● **ASSIGNMENT**: When you come to a picture, pass over it, and set down the entries below exactly.

● **SUPPLIED RECORDS**:

------------------------------------

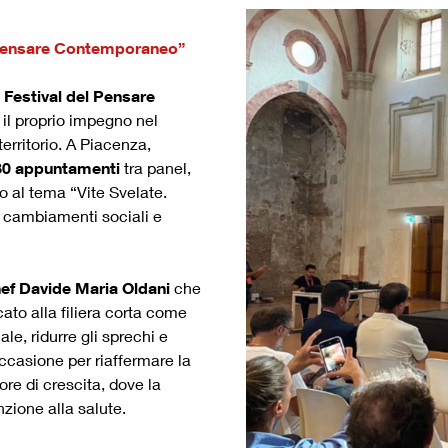
l Pensare Contemporaneo”
l
Festival del Pensare
il proprio impegno nel
territorio. A Piacenza,
 80 appuntamenti
tra panel,
no al tema “Vite Svelate.
i cambiamenti sociali e
ef Davide Maria Oldani
che
ato alla filiera corta come
le, ridurre gli sprechi e
casione per riaffermare la
re di crescita, dove la
zione alla salute.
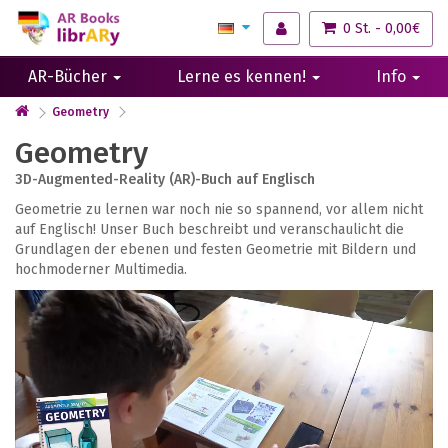
0 St. - 0,00€
AR-Bücher
Lerne es kennen!
Info
Geometry
Geometry
3D-Augmented-Reality (AR)-Buch auf Englisch
Geometrie zu lernen war noch nie so spannend, vor allem nicht
auf Englisch! Unser Buch beschreibt und veranschaulicht die
Grundlagen der ebenen und festen Geometrie mit Bildern und
hochmoderner Multimedia.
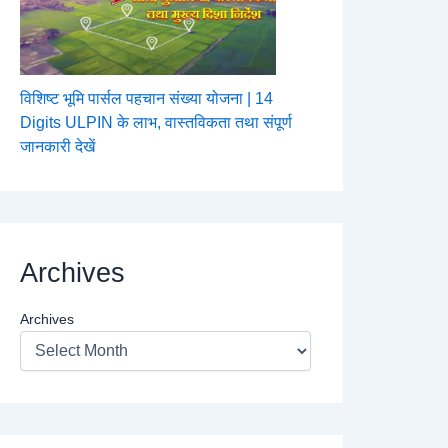
विशिष्ट भूमि पार्सल पहचान संख्या योजना | 14
Digits ULPIN के लाभ, वास्तविकता तथा संपूर्ण
जानकारी देखें
Archives
Archives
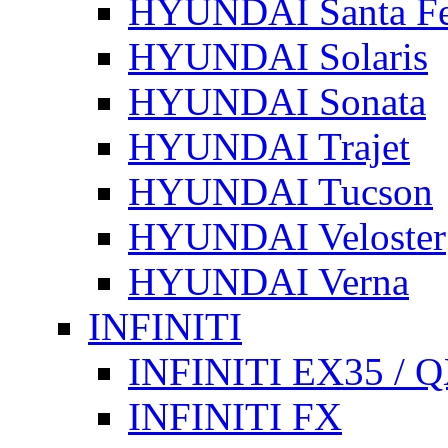
HYUNDAI Santa F
HYUNDAI Solaris
HYUNDAI Sonata
HYUNDAI Trajet
HYUNDAI Tucson
HYUNDAI Veloster
HYUNDAI Verna
INFINITI
INFINITI EX35 / 
INFINITI FX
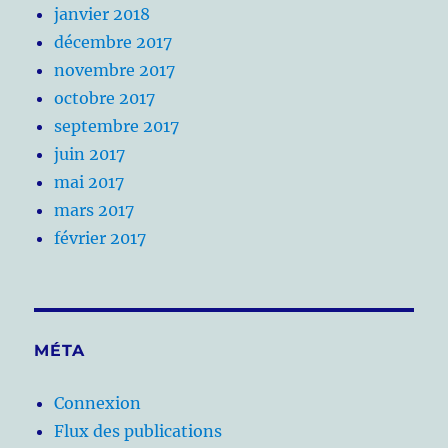
janvier 2018
décembre 2017
novembre 2017
octobre 2017
septembre 2017
juin 2017
mai 2017
mars 2017
février 2017
MÉTA
Connexion
Flux des publications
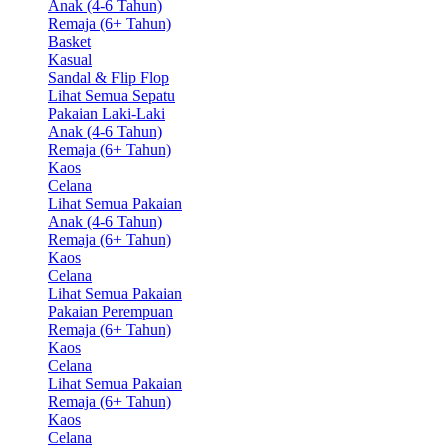
Anak (4-6 Tahun)
Remaja (6+ Tahun)
Basket
Kasual
Sandal & Flip Flop
Lihat Semua Sepatu
Pakaian Laki-Laki
Anak (4-6 Tahun)
Remaja (6+ Tahun)
Kaos
Celana
Lihat Semua Pakaian
Anak (4-6 Tahun)
Remaja (6+ Tahun)
Kaos
Celana
Lihat Semua Pakaian
Pakaian Perempuan
Remaja (6+ Tahun)
Kaos
Celana
Lihat Semua Pakaian
Remaja (6+ Tahun)
Kaos
Celana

------------------------------------

● **EXERCISE RESULT**:
l Pensare Contemporaneo”
l
Festival del Pensare
il proprio impegno nel
territorio. A Piacenza,
 80 appuntamenti
tra panel,
no al tema “Vite Svelate.
i cambiamenti sociali e
ef Davide Maria Oldani
che
ato alla filiera corta come
le, ridurre gli sprechi e
casione per riaffermare la
re di crescita, dove la
zione alla salute.
0 St. - 0,00€
AR-Bücher
Lerne es kennen!
Info
Geometry
Geometry
3D-Augmented-Reality (AR)-Buch auf Englisch
Geometrie zu lernen war noch nie so spannend, vor allem nicht
auf Englisch! Unser Buch beschreibt und veranschaulicht die
Grundlagen der ebenen und festen Geometrie mit Bildern und
hochmoderner Multimedia.
विशिष्ट भूमि पार्सल पहचान संख्या योजना | 14
Digits ULPIN के लाभ, वास्तविकता तथा संपूर्ण
जानकारी देखें
Archives
Archives
HYUNDAI Santa F
HYUNDAI Solaris
HYUNDAI Sonata
HYUNDAI Trajet
HYUNDAI Tucson
HYUNDAI Veloster
HYUNDAI Verna
INFINITI
INFINITI EX35 / 
INFINITI FX
janvier 2018
décembre 2017
novembre 2017
octobre 2017
septembre 2017
juin 2017
mai 2017
mars 2017
février 2017
MÉTA
Connexion
Flux des publications
Anak (4-6 Tahun)
Remaja (6+ Tahun)
Basket
Kasual
Sandal & Flip Flop
Lihat Semua Sepatu
Pakaian Laki-Laki
Anak (4-6 Tahun)
Remaja (6+ Tahun)
Kaos
Celana
Lihat Semua Pakaian
Anak (4-6 Tahun)
Remaja (6+ Tahun)
Kaos
Celana
Lihat Semua Pakaian
Pakaian Perempuan
Remaja (6+ Tahun)
Kaos
Celana
Lihat Semua Pakaian
Remaja (6+ Tahun)
Kaos
Celana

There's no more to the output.